• **Task data**:
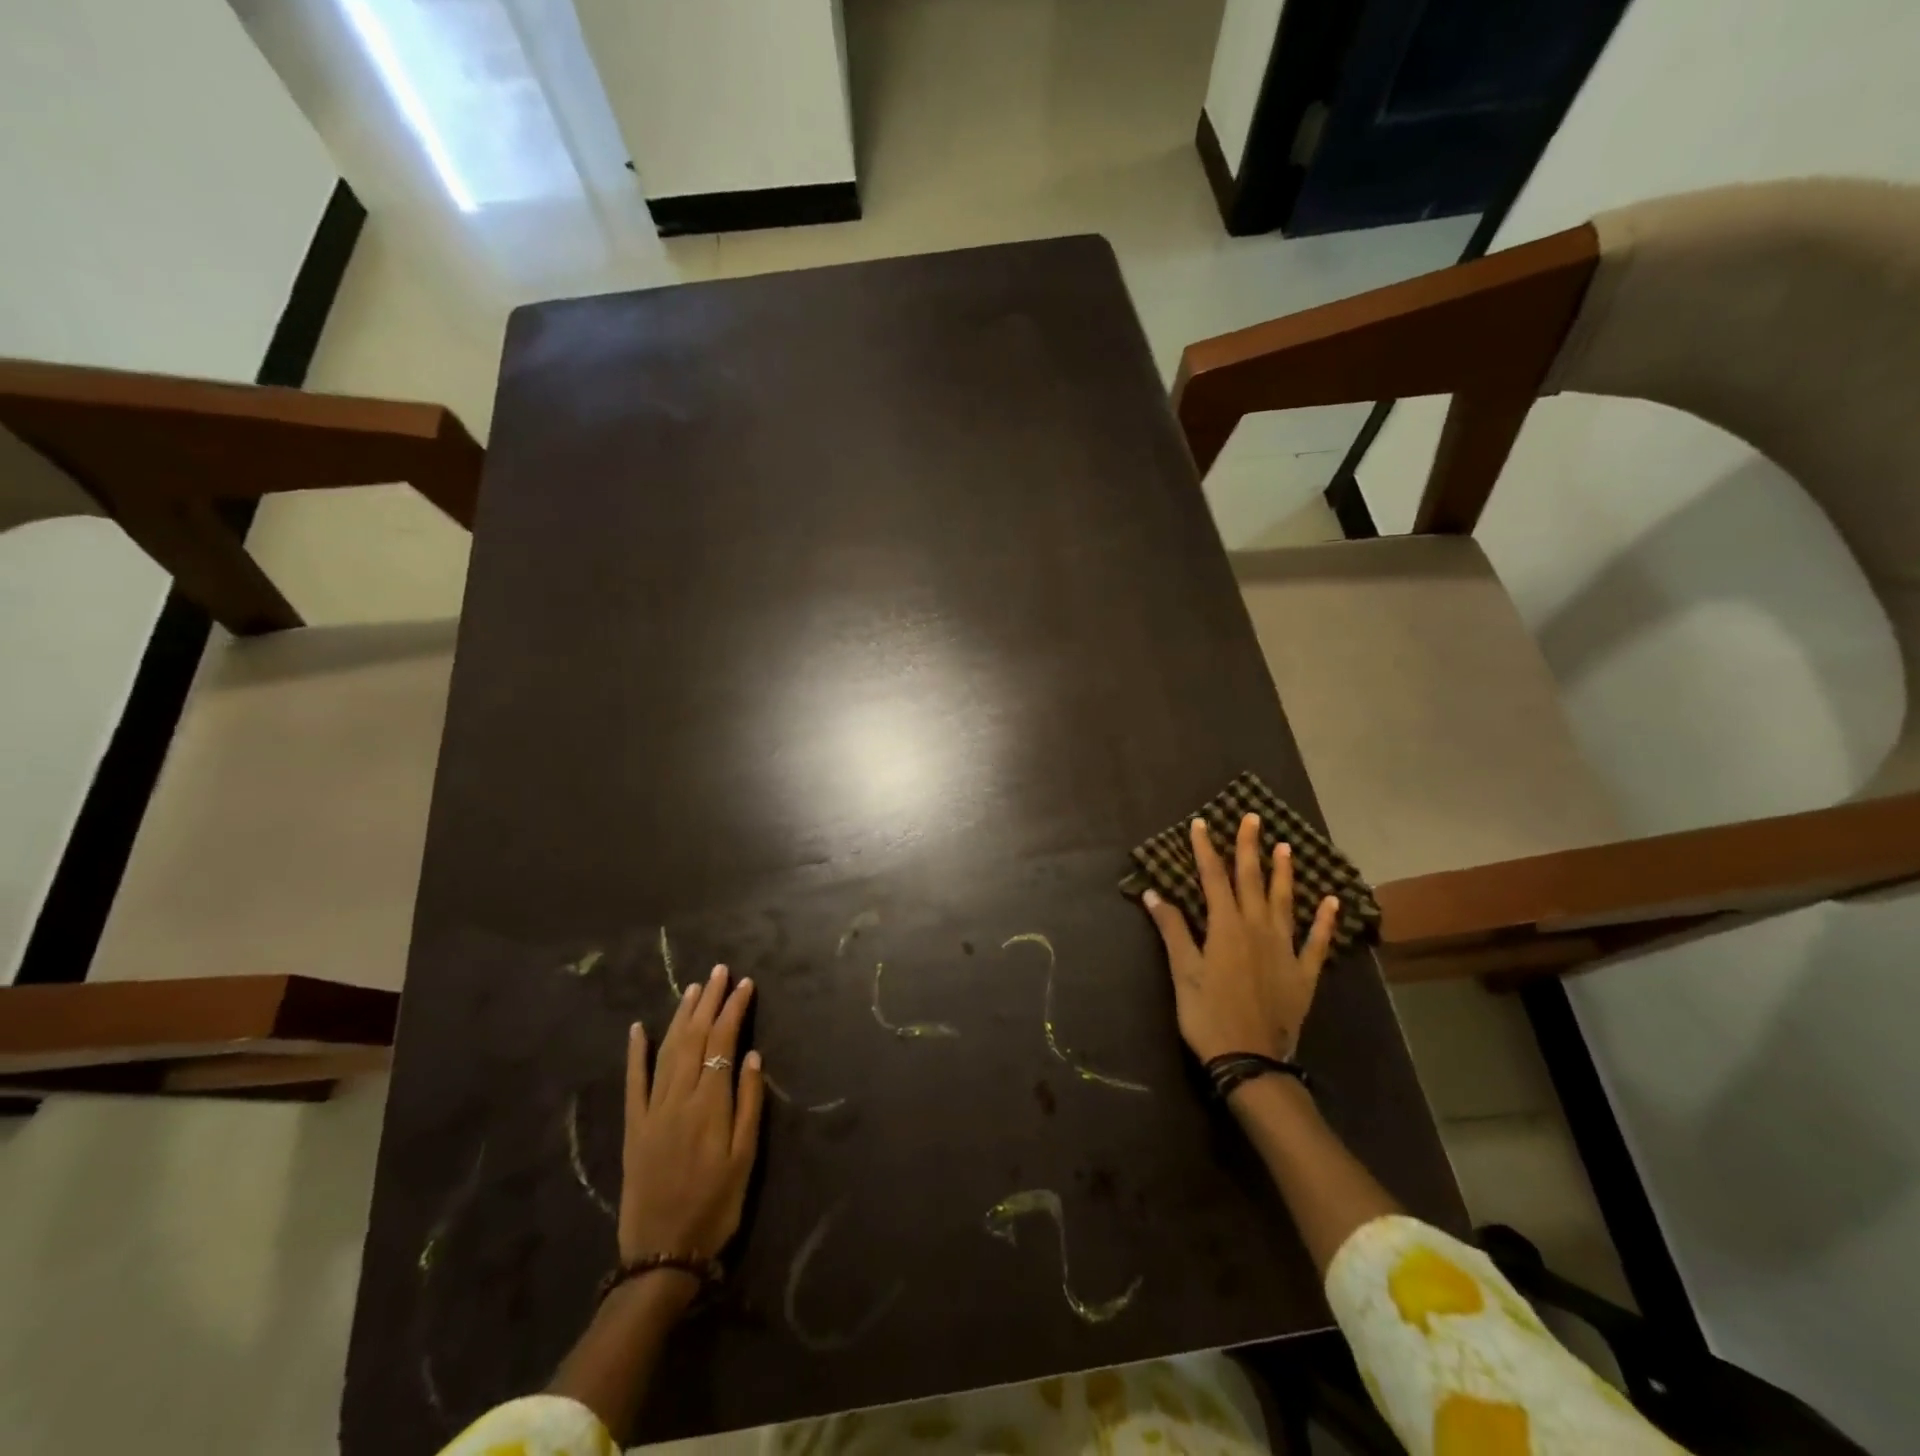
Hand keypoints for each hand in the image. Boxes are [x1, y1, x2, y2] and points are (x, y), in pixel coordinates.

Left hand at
---
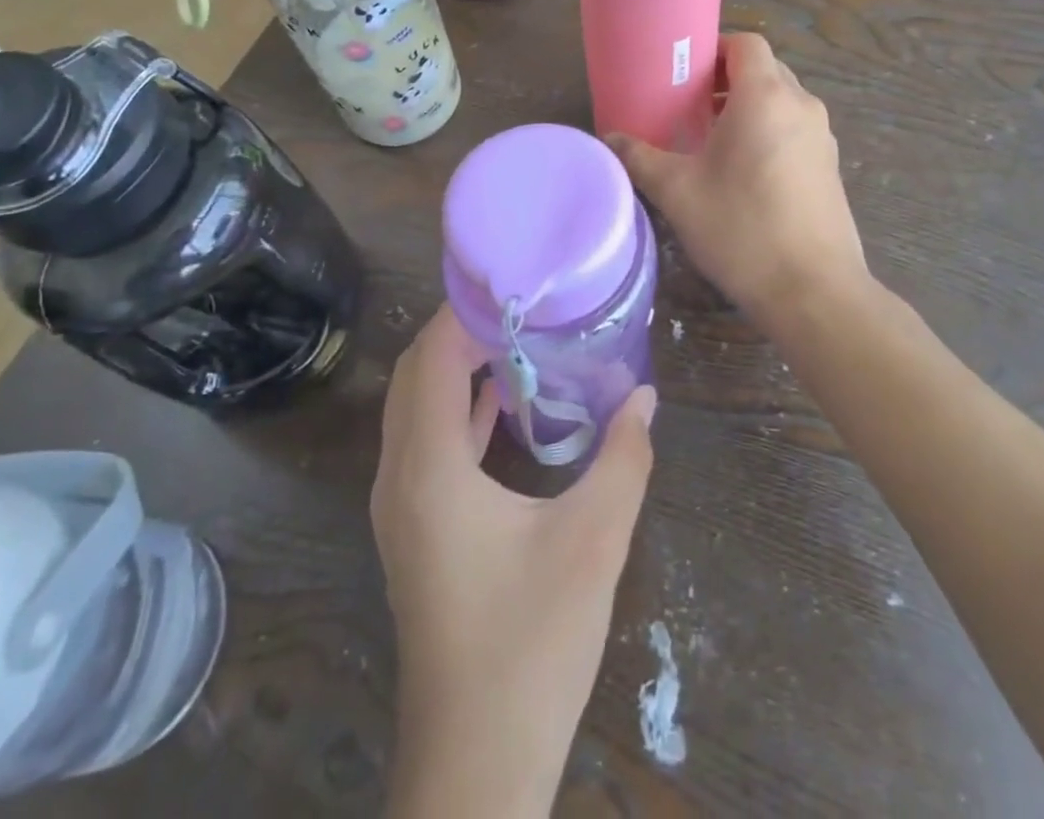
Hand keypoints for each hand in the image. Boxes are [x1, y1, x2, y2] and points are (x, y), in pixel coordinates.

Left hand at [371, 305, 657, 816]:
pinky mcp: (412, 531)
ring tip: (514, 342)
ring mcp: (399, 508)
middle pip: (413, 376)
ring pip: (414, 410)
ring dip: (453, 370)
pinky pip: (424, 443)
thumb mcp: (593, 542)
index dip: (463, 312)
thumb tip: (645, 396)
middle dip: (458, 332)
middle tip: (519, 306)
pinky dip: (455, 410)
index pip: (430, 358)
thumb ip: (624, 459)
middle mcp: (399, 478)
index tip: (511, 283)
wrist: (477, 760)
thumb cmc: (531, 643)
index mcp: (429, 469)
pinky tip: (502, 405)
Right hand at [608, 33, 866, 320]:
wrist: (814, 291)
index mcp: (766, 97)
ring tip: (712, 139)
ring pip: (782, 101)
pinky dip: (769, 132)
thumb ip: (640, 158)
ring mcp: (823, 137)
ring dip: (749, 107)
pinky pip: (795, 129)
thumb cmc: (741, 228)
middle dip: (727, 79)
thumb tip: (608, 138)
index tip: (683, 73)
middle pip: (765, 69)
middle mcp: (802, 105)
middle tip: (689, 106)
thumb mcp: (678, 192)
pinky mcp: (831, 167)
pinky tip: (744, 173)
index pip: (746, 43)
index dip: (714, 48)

• **Task description**:
Which of the lines above contain "ring"? Return them all.

• **Result below**:
ring tip: (514, 342)
ring mcp: (399, 508)
ring pip: (414, 410)
ring dip: (453, 370)
ring tip: (712, 139)
ring pip: (782, 101)
ring mcp: (823, 137)
ring dip: (749, 107)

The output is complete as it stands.